◆ Extrait du document:
Séance du Samedi Soir : AVPR.

Publié le par dilbert

OUAH, le titre super classe. 
Tout de suite plus branché que "  Alien Vs Predator : Requiem ".

J'avais bien aimé le premier opus, alors j'y suis allé confiant.
Naïf que je suis.
La première heure est longue. On y voit des jeunes. Des policiers. Un alien mutant .
La dernière demi-heure s'excite un peu plus, mais devant tant de scènes brouillons et sombres, on ne peut que s'échapper ou sortir ses lunettes infrarouges.








Un scénario insipide, à la limite de la rédaction d'un enfant de 8 ans. Des dialogues dignes d'Audiard. Enfin de l'arrière-petit-fils d'Audiard. Un "De toute façon, t'es con. Tu as tort. Ferme ta gueule." est lâché au beau milieu d'une discussion profonde sur la survie, le néant, tout ça tout ça.

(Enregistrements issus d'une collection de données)
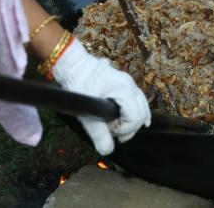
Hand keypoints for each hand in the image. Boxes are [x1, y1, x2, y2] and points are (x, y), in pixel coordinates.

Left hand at [52, 39, 150, 154]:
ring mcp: (129, 82)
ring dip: (134, 120)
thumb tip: (107, 151)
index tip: (109, 131)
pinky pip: (137, 99)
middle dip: (129, 128)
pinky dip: (138, 111)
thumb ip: (98, 133)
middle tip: (113, 134)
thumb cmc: (78, 84)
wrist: (72, 64)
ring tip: (124, 132)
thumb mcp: (86, 112)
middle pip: (141, 112)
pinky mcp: (123, 83)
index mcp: (124, 90)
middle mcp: (130, 85)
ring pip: (141, 105)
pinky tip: (141, 121)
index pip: (135, 118)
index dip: (124, 130)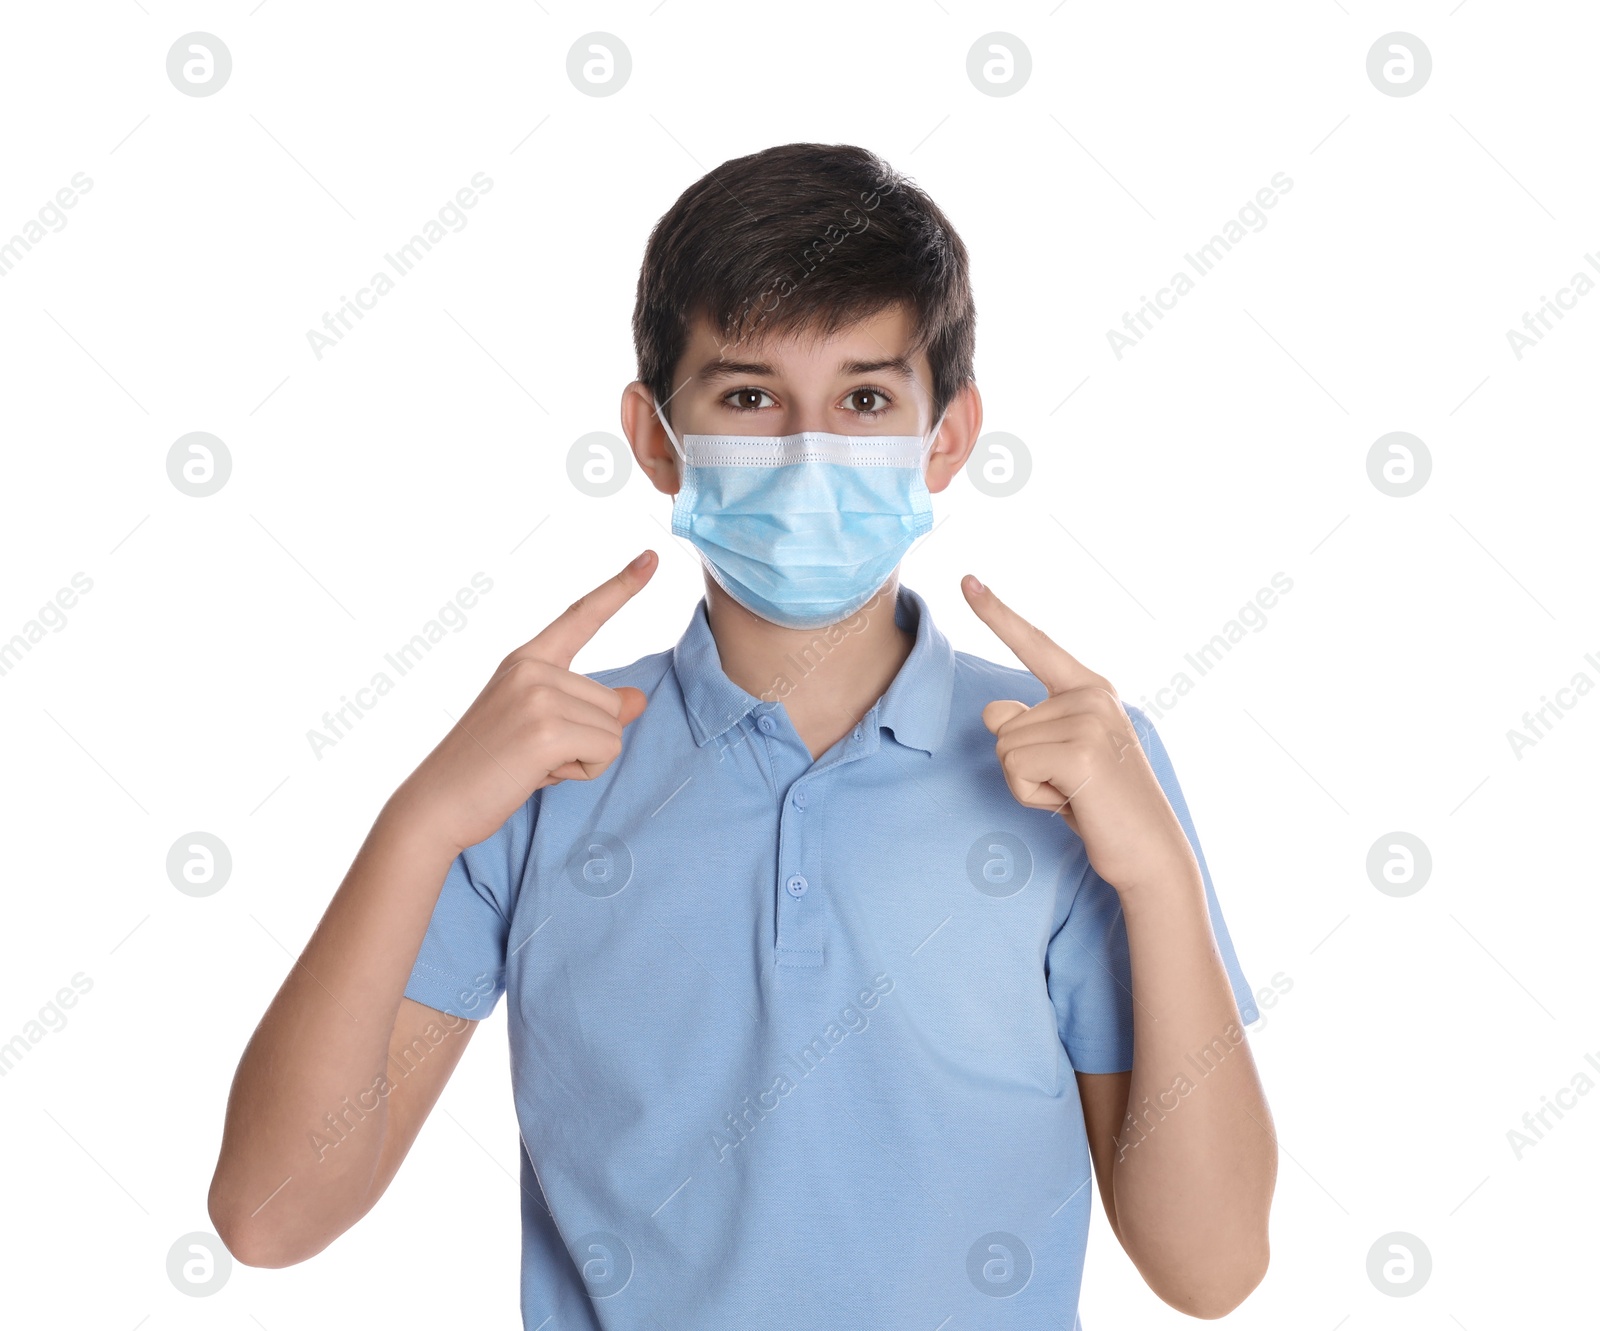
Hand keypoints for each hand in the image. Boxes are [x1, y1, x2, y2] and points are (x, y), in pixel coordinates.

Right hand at [393, 552, 656, 854]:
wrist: (435, 805)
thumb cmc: (487, 770)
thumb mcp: (541, 729)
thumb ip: (588, 709)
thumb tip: (637, 699)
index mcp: (525, 660)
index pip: (582, 616)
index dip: (622, 587)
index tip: (652, 557)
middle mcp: (532, 668)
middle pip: (612, 701)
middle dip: (587, 740)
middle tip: (534, 755)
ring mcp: (538, 694)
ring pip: (613, 728)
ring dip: (584, 758)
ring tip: (532, 764)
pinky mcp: (547, 729)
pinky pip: (607, 750)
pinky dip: (584, 772)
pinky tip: (539, 774)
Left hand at [962, 574, 1197, 896]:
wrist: (1150, 852)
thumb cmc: (1100, 805)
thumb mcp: (1059, 756)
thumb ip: (1028, 726)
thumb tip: (996, 711)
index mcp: (1089, 688)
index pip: (1034, 644)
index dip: (996, 613)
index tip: (966, 579)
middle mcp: (1091, 695)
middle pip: (1003, 723)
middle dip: (1023, 766)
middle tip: (1071, 786)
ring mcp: (1088, 719)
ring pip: (1004, 748)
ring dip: (1028, 784)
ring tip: (1075, 794)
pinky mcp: (1081, 751)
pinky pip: (1014, 769)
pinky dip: (1031, 796)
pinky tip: (1072, 803)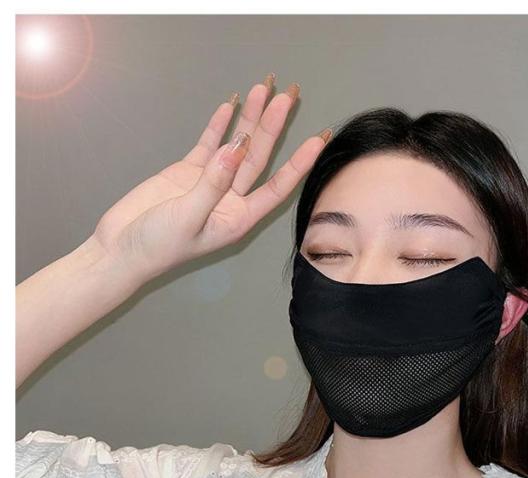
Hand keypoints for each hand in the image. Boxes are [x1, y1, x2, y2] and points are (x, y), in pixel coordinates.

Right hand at [89, 77, 328, 284]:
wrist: (120, 248)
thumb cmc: (158, 245)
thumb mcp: (189, 216)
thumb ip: (213, 182)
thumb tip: (238, 146)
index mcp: (239, 218)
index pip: (277, 187)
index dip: (299, 163)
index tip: (317, 138)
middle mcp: (231, 200)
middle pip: (259, 159)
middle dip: (273, 126)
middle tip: (286, 96)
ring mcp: (210, 183)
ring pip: (237, 146)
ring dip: (250, 119)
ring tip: (263, 89)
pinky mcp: (188, 171)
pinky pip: (209, 143)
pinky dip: (220, 124)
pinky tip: (232, 105)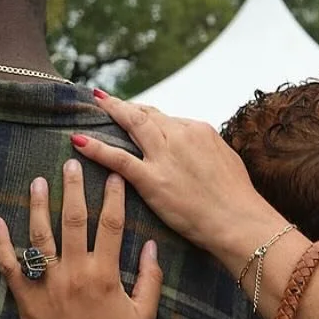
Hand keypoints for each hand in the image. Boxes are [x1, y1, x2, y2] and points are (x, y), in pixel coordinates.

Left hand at [0, 160, 161, 318]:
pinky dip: (2, 244)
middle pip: (73, 221)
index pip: (110, 225)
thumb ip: (150, 278)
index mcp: (105, 275)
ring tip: (38, 181)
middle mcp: (75, 273)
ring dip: (38, 206)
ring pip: (40, 236)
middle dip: (73, 189)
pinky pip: (10, 267)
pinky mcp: (26, 299)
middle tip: (71, 163)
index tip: (113, 175)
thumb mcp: (144, 316)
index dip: (113, 197)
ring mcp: (47, 285)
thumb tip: (151, 245)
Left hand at [73, 96, 283, 264]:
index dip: (145, 115)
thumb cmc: (237, 200)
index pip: (166, 118)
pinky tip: (78, 141)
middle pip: (146, 114)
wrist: (240, 221)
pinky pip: (118, 158)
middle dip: (123, 105)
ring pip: (132, 124)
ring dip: (110, 111)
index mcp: (200, 131)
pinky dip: (96, 148)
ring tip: (92, 103)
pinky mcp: (153, 179)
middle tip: (103, 98)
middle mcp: (181, 136)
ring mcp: (165, 156)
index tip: (130, 112)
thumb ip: (207, 151)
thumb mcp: (226, 162)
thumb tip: (199, 150)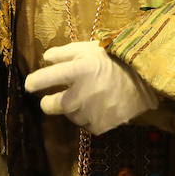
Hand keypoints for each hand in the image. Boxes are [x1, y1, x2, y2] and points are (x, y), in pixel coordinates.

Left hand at [24, 40, 157, 134]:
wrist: (144, 81)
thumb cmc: (114, 61)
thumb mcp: (89, 49)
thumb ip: (64, 53)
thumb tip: (45, 59)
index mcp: (77, 71)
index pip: (45, 79)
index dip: (34, 82)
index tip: (29, 85)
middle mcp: (80, 95)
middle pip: (50, 106)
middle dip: (49, 102)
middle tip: (55, 97)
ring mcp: (89, 113)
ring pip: (69, 115)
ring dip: (73, 108)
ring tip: (89, 97)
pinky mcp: (98, 126)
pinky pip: (85, 124)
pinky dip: (88, 117)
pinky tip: (99, 106)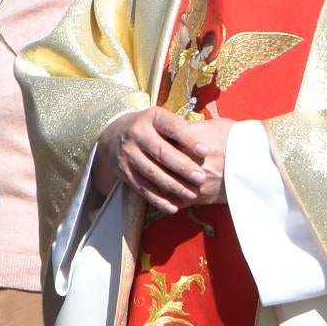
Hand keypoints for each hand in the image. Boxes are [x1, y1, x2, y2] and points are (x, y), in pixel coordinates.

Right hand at [100, 108, 227, 215]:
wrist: (112, 134)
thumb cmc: (151, 128)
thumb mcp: (162, 120)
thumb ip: (182, 128)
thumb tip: (213, 138)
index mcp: (152, 117)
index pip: (172, 127)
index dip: (189, 139)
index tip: (205, 151)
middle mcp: (137, 133)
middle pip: (161, 152)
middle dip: (183, 167)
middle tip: (201, 178)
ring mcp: (129, 154)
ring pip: (152, 172)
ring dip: (173, 185)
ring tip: (191, 194)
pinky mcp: (125, 172)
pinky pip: (142, 188)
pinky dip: (158, 199)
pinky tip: (173, 207)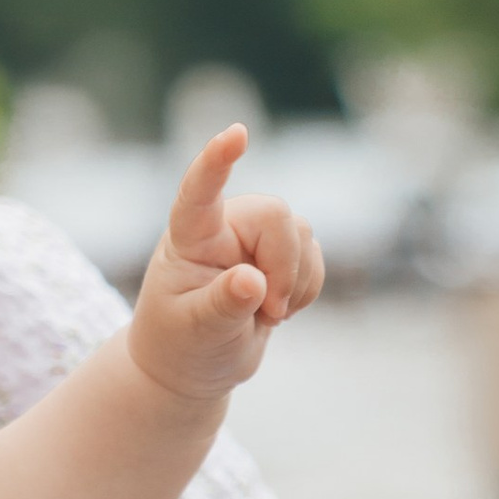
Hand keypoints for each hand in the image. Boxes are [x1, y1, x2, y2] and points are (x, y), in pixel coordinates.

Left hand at [127, 124, 323, 405]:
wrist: (195, 365)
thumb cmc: (182, 343)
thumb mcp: (197, 331)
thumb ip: (223, 305)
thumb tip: (252, 281)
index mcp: (189, 238)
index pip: (200, 193)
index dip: (217, 162)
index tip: (237, 133)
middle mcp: (224, 226)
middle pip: (276, 215)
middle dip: (284, 266)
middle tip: (269, 312)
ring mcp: (255, 237)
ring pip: (302, 233)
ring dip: (295, 282)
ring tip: (264, 315)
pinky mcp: (281, 253)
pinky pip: (316, 256)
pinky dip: (308, 288)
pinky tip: (279, 309)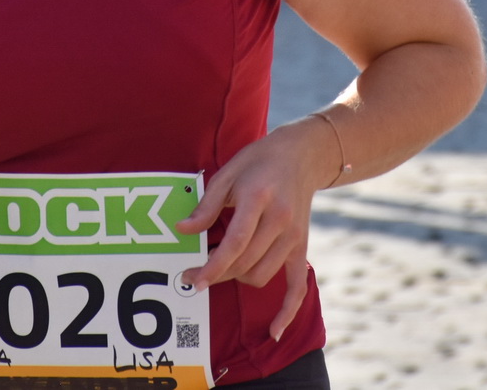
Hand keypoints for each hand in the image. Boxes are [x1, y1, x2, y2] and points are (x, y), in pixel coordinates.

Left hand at [175, 115, 339, 341]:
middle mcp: (280, 220)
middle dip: (216, 274)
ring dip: (237, 278)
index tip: (192, 278)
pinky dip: (287, 311)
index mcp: (259, 198)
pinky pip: (298, 287)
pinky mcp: (302, 247)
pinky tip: (274, 331)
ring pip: (261, 275)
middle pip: (245, 263)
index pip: (235, 243)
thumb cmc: (258, 161)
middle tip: (192, 274)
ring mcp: (294, 237)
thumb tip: (183, 231)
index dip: (212, 266)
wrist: (302, 154)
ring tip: (220, 267)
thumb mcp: (227, 172)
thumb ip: (206, 205)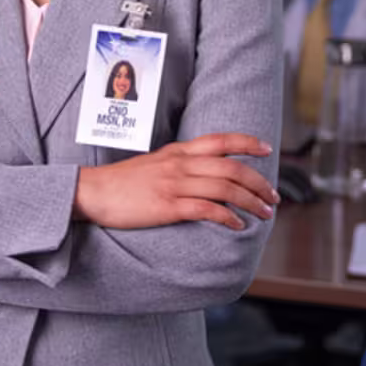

◆ Série d'exercices:
[1] Traduisez en anglais cette phrase de la critique du film : « J'avais bien aimé le premier opus, alors j'y suis allé confiant. »
[2] Prolongez la critique du film en reprenant juste après sa dernière phrase.
Ces données n'ont aucun lien avec la critique du film.

◆ Réponses:
[1] I had really liked the first installment, so I went in feeling confident.

[2]
Une réal' qui rend perplexe. La caméra semble éteinte de bout en bout. Et puis ce plan. CE PLAN ! Qui fait définitivement basculé ce flim dans les navets. Imaginez (oui-oui, il le faut) la blondinette de service, âgée de 24, mais qui joue une lycéenne, se préparant à aller se baigner dans une piscine, en pleine nuit, ALORS QU'IL Y A DES ALIENS PLEINS LA VILLE ! A se demander si elle a vu le début du flim...
Et donc ce plan qui s'attarde sur le postérieur engonssé dans un shorty taille 12 ans, de la jeune fille. Et qui s'attarde. Et qui s'attarde... Bon, le moment sympa, c'est quand elle meurt. OH NON, je vous ai dévoilé un moment-clé. Dommage.




Des acteurs tout droit sortis d'une série Z. Faut-il en déduire que AVPR est une... NOOOON. Un jeu digne d'un granite, vous dis-je.

Le premier était intéressant, si l'on peut dire. Jouissif, par moment. Le seul défaut était qu'il manquait de confrontations Alien/Prédator. La production nous a entendu. Grand mal nous en fasse.
Il y avait une histoire, une espèce de mythologie predatorienne (si-si ce mot existe... je crois). Il y avait un effort de la part des scénaristes de rendre un temps soit peu, plus profond, un film pour qu'il ne se limite pas qu'à un enchaînement de combats. Comme c'est le cas dans celui-là.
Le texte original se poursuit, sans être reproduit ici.